In der warmen Jahreszeit sind sie weit verbreitet – die Stinkwanzen. Besonders in Gebieten mit zahlreichen Kirschbäumen wo sie sich gerne niederlassen. Ihr Name ist Programm. Tatsächlich schütten diese Insekten beim Bedrohtwerden ein übelriechendes Sekret aus. Doch wie nimmt der Mensch diesen Geruch wahr? Dies ist die Frage – die uns in diesembeschäftigt.
Einer Nutzerin fiel auf, dass der Geruch von Stinkwanzen sie an Himbeeren erinnert. Dies kam ihr so vor – dass sie keinen eklatanten Unterschied feststellen konnte. In der Tat könnte man sich fragen – ist es möglich, dass unser Geruchssinn individuell so stark variiert? Freunde und Familie waren skeptisch. Sie mochten ihren Eindruck nicht teilen und hielten die Assoziation für merkwürdig. Wie steht es um den Geruch von Himbeeren und Stinkwanzen? Gibt es hier eine Verbindung?
Die neuere Forschung befässt sich mit den Feinheiten menschlicher Geruchswahrnehmung. Dabei ist bekannt – dass Raum in unseren Köpfen für viele Assoziationen entsteht. Früher sprach man von einem gemeinsamen Geruchserlebnis. Doch studien belegen – dass der Mensch individuell auf Gerüche reagiert. Dies ist auf verschiedene Faktoren zurückzuführen. Dazu gehören genetische Veranlagungen oder ebenfalls das vergangene Erleben von Gerüchen. So kann jemand ´ der positive Erfahrungen mit Himbeeren gemacht hat ` diese Assoziation bei Stinkwanzen kognitiv verknüpfen.
Ein anderer Nutzer beschrieb den Geruch als angenehm, fast schon nach Marzipan. Dies zeigt uns erneut – hier treffen wir auf unterschiedliche Wahrnehmungen. Marzipan – eine Süßigkeit die viele Menschen lieben oder zumindest positiv aufnehmen. Dies könnte die Wahrnehmung des Geruchs beeinflussen. So erleben einige den Geruch als chemisch und unangenehm. Dabei ist es oft das Wissen darum ´ dass dieses Sekret eines Insekts stammt ` das unangenehme Assoziationen hervorruft. Wenn man über den Geruch von Stinkstiefeln nachdenkt schütteln manche den Kopf und finden es ekelhaft. Doch in der Natur gibt es zahlreiche Gerüche ´ die viele als unangenehm empfinden ` tatsächlich jedoch von anderen als neutral oder sogar angenehm wahrgenommen werden.
In einem weiteren Kommentar wurde die chemische Bittermandel als Beschreibung für den Geruch genannt. Auch hier könnte wieder unser Geschmack beitragen. Kritisch sei zu hinterfragen – warum eine persönliche Verbindung zu einem bestimmten Geruch besteht. Lässt sich hier auch die Verbindung zu Erinnerungen aufzeigen? Möglicherweise führt eine positive Erinnerung zu einer positiven Assoziation. In der Psychologie gibt es Studien ´ die belegen ` ebenso wie eng der Geruchssinn mit dem Emotionalsystem des Gehirns verknüpft ist. Definitiv faszinierend!
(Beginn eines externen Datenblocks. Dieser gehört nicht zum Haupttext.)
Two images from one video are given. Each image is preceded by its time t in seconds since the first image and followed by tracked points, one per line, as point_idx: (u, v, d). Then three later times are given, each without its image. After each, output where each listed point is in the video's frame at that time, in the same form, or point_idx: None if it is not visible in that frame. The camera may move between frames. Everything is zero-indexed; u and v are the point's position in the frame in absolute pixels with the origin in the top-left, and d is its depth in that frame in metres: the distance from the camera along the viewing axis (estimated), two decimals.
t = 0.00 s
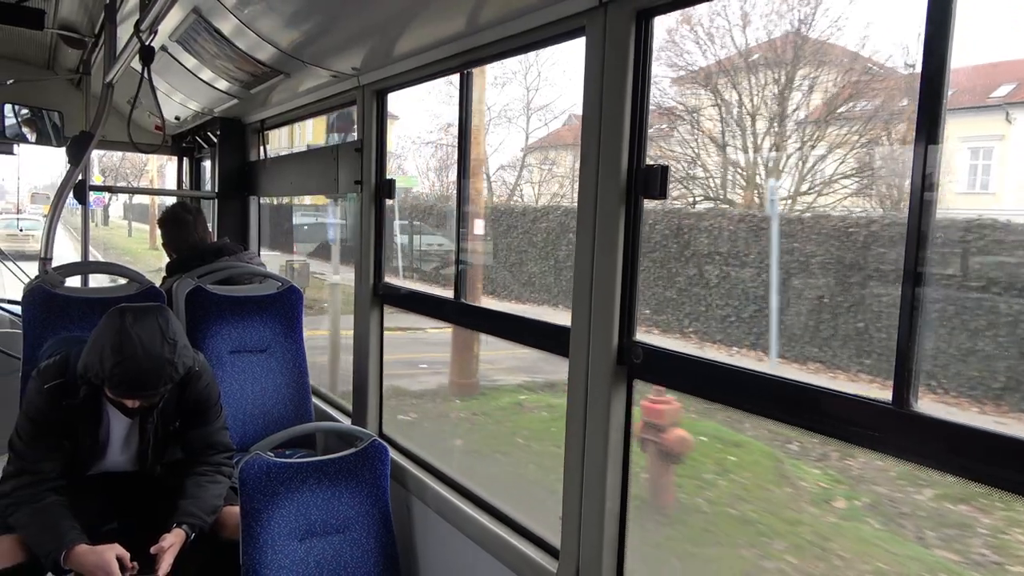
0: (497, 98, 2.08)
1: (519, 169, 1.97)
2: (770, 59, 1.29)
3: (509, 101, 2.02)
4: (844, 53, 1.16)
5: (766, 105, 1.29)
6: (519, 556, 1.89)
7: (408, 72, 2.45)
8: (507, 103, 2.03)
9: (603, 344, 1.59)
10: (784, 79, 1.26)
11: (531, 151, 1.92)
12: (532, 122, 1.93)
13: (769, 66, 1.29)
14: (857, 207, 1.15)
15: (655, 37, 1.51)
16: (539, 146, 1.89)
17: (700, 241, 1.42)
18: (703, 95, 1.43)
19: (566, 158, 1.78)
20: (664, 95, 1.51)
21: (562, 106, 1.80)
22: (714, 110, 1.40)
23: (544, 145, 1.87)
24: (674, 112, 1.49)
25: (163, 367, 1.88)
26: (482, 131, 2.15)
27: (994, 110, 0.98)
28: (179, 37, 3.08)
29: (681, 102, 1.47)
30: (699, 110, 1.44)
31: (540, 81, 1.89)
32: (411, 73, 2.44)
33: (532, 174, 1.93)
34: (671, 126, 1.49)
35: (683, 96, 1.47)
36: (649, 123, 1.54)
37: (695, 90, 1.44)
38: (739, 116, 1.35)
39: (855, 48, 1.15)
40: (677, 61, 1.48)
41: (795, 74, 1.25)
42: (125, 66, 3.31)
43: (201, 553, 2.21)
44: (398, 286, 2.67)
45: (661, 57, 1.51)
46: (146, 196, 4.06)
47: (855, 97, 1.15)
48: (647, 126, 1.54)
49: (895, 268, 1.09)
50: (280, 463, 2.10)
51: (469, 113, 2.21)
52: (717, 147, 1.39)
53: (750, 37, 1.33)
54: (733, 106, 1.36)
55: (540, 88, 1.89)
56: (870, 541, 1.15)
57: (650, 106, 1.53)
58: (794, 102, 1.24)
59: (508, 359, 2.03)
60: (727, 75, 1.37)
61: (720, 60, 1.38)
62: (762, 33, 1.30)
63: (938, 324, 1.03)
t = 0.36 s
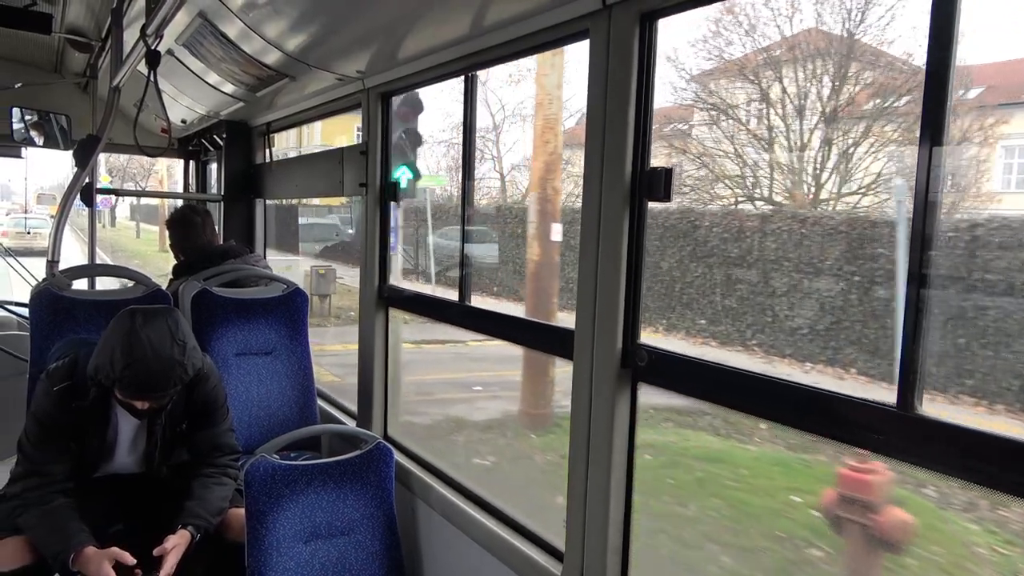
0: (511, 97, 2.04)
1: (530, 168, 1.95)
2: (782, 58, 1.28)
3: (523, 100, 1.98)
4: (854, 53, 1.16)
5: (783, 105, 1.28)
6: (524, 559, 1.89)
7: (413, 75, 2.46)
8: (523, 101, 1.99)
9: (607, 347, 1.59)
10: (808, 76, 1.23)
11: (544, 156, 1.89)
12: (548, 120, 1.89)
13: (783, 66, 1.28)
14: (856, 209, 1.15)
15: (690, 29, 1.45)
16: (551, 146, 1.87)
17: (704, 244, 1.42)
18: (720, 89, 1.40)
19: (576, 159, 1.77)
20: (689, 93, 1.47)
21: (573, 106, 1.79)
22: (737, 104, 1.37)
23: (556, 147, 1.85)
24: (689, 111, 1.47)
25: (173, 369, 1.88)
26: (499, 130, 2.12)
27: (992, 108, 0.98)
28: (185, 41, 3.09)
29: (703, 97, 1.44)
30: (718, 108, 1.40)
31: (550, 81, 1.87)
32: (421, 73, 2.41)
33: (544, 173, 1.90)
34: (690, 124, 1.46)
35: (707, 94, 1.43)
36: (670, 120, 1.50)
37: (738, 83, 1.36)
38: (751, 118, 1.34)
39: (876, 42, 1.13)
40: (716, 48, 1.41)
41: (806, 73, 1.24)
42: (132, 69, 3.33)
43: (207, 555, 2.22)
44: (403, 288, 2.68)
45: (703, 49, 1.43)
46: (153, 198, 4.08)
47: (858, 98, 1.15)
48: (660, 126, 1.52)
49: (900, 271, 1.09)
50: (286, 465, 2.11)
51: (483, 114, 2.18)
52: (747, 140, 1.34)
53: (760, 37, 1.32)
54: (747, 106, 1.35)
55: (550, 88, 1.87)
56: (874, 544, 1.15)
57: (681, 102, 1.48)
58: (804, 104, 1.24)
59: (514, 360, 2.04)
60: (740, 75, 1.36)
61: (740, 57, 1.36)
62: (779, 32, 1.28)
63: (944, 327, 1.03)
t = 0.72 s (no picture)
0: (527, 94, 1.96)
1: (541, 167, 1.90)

Eine kritische Anmerkung sagte aus – die Himbeeren riechen so, weil vorher eine Stinkwanze gesaugt hat. Dieser Gedanke bringt die Diskussion um die Geruchswahrnehmung in einen neuen Kon. Er gibt zu denken. Unser Wissen über die Natur hat Einfluss auf das Geruchserlebnis. Die erkenntnistheoretische Frage bleibt weiterhin bestehen. Ist der Geruch von Stinkwanzen ein natürlicher Teil unserer Umwelt oder bleibt er ein unangenehmes Erlebnis, das verbunden mit einem negativen Eindruck einer bestimmten Erinnerung ist?
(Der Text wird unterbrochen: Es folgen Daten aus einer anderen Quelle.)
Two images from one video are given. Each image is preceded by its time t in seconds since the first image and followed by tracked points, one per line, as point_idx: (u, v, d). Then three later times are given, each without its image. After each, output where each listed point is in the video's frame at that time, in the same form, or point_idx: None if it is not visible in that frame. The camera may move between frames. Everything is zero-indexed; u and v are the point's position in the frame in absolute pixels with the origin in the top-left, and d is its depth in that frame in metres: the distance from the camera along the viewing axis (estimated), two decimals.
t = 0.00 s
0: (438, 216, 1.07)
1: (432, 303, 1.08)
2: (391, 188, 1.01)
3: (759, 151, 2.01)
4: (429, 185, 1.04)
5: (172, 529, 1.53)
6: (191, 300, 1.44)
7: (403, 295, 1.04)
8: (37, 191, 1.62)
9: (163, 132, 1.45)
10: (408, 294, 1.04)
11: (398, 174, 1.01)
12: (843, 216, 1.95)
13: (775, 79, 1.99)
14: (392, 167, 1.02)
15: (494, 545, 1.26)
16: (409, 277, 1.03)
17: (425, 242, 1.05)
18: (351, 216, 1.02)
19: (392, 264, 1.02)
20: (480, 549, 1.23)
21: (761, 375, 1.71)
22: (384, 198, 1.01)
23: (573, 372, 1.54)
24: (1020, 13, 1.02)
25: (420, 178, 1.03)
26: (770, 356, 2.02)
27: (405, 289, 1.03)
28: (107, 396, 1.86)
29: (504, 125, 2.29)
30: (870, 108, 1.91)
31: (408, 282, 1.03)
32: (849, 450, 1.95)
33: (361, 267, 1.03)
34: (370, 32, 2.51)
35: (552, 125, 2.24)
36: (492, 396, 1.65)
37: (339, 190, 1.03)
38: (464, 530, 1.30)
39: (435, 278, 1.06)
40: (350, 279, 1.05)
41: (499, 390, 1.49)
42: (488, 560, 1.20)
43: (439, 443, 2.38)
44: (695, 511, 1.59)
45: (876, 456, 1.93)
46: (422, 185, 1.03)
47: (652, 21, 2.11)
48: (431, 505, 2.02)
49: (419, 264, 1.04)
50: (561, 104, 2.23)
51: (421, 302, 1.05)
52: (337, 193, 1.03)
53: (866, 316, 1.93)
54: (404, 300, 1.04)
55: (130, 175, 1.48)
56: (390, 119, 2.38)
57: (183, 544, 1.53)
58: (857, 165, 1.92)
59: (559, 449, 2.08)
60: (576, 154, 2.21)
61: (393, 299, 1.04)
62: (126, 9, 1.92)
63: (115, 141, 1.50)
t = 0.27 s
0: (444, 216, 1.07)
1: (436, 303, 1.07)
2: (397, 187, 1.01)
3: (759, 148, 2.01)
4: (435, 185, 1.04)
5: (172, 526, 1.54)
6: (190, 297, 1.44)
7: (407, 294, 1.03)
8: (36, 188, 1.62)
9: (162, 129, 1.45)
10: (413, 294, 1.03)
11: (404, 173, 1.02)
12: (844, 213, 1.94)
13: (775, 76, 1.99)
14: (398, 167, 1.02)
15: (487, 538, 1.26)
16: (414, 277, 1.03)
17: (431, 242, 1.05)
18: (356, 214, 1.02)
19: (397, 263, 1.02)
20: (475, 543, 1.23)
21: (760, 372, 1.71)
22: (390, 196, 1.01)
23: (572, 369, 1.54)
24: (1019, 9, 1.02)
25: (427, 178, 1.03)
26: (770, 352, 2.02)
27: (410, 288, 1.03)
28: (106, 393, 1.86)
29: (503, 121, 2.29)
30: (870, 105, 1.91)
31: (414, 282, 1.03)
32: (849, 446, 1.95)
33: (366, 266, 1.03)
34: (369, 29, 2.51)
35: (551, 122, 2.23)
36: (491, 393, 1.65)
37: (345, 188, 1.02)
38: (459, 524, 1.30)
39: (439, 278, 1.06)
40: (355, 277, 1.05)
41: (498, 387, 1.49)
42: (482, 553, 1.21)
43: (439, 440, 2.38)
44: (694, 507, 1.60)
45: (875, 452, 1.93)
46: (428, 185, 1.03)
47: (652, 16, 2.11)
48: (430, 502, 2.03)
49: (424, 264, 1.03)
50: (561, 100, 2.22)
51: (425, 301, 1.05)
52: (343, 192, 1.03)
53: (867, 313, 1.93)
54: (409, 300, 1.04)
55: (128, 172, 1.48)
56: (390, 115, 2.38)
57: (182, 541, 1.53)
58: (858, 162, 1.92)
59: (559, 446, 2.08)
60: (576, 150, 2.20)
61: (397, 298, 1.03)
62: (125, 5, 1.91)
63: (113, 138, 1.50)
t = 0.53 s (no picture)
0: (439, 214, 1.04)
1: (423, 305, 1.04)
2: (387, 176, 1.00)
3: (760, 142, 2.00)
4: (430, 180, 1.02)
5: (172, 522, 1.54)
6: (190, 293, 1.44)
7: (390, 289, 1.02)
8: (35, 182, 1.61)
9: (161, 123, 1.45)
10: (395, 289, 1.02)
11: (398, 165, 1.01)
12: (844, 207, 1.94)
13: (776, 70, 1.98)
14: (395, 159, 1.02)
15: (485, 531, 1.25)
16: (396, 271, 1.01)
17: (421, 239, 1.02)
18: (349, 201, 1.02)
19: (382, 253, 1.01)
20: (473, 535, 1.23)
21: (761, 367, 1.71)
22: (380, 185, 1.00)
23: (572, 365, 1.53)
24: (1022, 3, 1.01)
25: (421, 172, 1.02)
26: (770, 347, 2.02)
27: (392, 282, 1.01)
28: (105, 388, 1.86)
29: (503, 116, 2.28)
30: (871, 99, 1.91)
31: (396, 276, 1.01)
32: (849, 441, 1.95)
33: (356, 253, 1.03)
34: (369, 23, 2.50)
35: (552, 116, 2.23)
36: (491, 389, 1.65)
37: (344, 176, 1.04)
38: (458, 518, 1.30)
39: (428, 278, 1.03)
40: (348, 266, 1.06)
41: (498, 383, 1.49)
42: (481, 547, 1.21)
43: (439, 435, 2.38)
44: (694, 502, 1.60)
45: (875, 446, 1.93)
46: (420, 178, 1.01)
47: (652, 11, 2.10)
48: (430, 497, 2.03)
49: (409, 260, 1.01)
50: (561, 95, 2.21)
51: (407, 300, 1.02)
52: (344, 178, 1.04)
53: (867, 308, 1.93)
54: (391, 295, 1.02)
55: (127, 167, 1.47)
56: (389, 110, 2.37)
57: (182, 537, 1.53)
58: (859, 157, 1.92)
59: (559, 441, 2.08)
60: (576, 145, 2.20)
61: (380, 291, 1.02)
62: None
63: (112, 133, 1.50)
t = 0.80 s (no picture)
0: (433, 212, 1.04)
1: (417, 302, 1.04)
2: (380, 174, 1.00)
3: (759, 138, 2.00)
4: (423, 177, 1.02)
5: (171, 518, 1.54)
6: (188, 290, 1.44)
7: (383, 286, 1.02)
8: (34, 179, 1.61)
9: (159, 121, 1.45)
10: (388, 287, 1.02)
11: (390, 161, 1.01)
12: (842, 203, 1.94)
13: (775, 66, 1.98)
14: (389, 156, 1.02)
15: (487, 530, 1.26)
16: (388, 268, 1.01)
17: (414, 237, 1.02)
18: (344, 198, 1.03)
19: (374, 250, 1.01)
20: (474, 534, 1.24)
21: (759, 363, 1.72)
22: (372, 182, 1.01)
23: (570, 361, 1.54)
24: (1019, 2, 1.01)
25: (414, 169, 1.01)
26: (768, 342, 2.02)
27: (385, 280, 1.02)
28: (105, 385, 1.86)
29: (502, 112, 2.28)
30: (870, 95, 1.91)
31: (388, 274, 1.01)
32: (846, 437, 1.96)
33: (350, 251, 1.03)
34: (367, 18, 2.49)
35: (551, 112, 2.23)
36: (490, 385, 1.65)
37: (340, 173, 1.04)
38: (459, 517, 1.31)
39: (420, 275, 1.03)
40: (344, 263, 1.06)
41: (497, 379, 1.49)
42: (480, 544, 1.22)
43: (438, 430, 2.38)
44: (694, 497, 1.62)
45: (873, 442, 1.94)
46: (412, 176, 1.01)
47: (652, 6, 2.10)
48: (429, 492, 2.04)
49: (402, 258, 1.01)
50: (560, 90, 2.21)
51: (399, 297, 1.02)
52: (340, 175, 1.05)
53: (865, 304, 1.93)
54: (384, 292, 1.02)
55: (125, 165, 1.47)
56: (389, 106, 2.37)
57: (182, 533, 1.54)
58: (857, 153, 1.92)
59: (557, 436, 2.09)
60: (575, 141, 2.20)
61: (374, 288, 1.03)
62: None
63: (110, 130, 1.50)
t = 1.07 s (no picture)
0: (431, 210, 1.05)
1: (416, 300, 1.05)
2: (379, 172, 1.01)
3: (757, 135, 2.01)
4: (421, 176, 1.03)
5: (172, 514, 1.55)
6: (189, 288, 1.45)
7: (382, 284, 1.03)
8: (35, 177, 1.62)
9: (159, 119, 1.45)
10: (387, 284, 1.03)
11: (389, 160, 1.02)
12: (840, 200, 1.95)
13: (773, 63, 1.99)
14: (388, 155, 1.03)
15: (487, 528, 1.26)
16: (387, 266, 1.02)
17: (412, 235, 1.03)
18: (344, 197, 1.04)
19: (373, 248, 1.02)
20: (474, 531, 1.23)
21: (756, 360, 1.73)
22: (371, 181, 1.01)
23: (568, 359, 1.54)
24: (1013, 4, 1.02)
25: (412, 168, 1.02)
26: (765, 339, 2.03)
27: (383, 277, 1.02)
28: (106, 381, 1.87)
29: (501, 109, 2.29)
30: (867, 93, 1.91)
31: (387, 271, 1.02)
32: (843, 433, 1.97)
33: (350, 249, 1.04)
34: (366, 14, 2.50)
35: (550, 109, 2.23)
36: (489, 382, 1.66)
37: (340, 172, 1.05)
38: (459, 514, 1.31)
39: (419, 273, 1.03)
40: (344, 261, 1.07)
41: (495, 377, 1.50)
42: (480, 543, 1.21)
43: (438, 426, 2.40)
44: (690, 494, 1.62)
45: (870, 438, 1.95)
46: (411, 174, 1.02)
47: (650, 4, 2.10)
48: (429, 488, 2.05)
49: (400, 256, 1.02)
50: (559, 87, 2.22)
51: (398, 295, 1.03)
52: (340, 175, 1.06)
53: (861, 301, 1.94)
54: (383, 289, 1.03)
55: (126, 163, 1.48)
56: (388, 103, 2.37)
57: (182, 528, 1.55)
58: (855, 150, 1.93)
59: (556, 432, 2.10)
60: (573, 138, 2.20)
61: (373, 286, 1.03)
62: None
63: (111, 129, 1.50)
Zusammenfassend bleibt festzuhalten – die Stinkwanzen erscheinen uns nicht nur als Belästigung in der warmen Jahreszeit. Stattdessen sind sie ein Beispiel dafür wie vielschichtig unser Geruchssinn ist. Manche Menschen empfinden den Geruch eher als angenehm und können sogar Erinnerungen damit verknüpfen, während es anderen widerlich erscheint. Diese Unterschiede sind es wert, genauer untersucht zu werden – denn sie sind Teil unseres Menschseins.